Among the publication's key findings are that:

  • In the ACT, 12 to 25 year olds represented 24% of people counted. This was the highest proportion of all States and Territories. Over 57% of all young people in the ACT were counted in the Statistical Sub-Divisions of Belconnen (31%) and Tuggeranong (26%).
  • From 1986 to 1996 the population in the ACT grew by 20%. This was much higher than the National growth of 14% over the same period. The proportion of young people declined from 26% to 24% over the 10 year period.
  • Of all States and Territories, young people in the ACT had the second lowest proportion (1.2%) of people who reported as being of Indigenous origin.

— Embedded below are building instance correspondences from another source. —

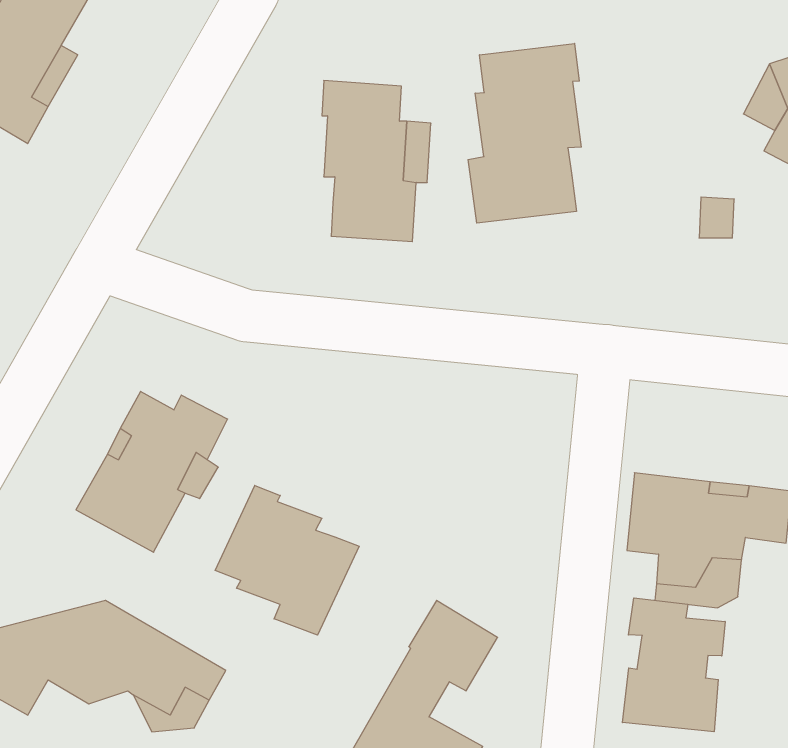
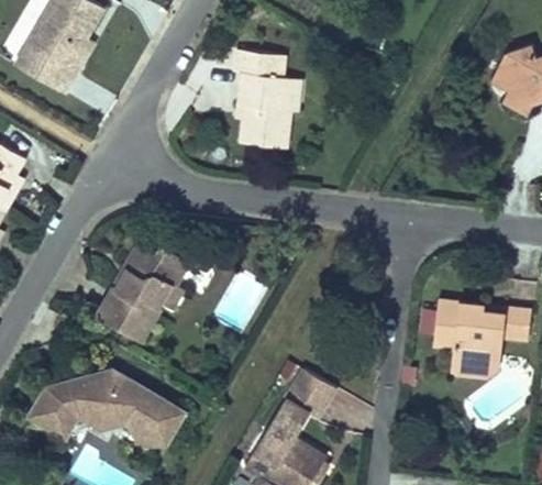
building: [468,43,581,223] -> none
building: [215,485,359,635] -> none
building: [622,598,725,732] -> none

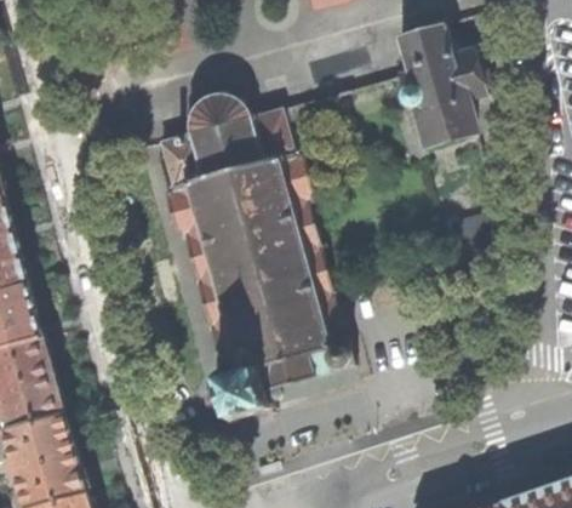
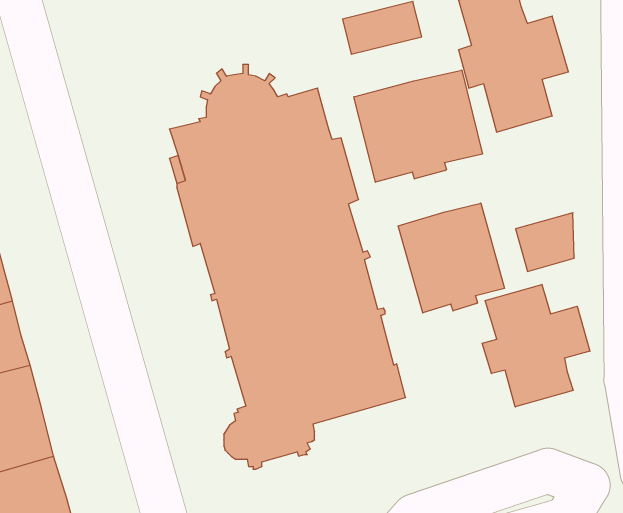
building: none -> [354,70,482,182]
building: none -> [398,203,504,313]
building: none -> [482,284,590,407]

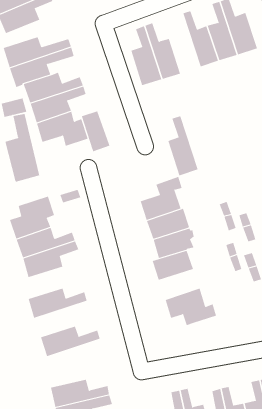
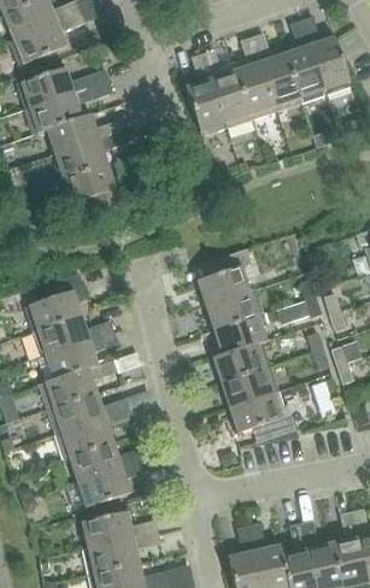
building: [81,110,110,152] -> none
building: [5,113,40,183] -> none
building: [168,116,198,176] -> [235,37,275,116]
building: none -> [43,360,117,407]
building: none -> [221,369,275,408]
building: none -> [59,410,134,457]
building: none -> [76,459,149,507]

  • The main originating countries of young people born overseas were the United Kingdom (15%), New Zealand (7 %), Viet Nam (6%) and Hong Kong (4%).
  • About 57% of 12 to 25 year olds were still living with their parents, 43% as dependent children (under 15 years) or dependent students (aged 15 to 24 years). This was the second highest proportion of all States and Territories after Victoria (45%). The remaining 14% were living with their parents as non-dependent children.
  • More young women (16%) than young men (8%) had moved from the family home, forming partnerships and their own families.
  • At 62%, the ACT had the highest proportion of young people in education of all the States and Territories, mainly because of the relatively high level of participation in University and Technical and further education (38% of all young people in education).
  • Levels of qualifications also increased from 1991 to 1996 with over 10% of young people (aged 15-25 years) having attained a bachelor degree or higher in 1996 compared with 7% in 1991. This increase was the highest of all States and Territories.
  • Between 1991 and 1996, the proportion of 15 to 25 year olds who were working part-time increased from 21% to 26%, while the proportion working full-time decreased by 4%. A higher proportion of 15 to 25 year old females were in part-time work (51%) than males (38%).

Details are in Australian Capital Territory's Young People (cat. no.4123.8) available in all ABS bookshops. A summary of the publication's findings can be found on this site.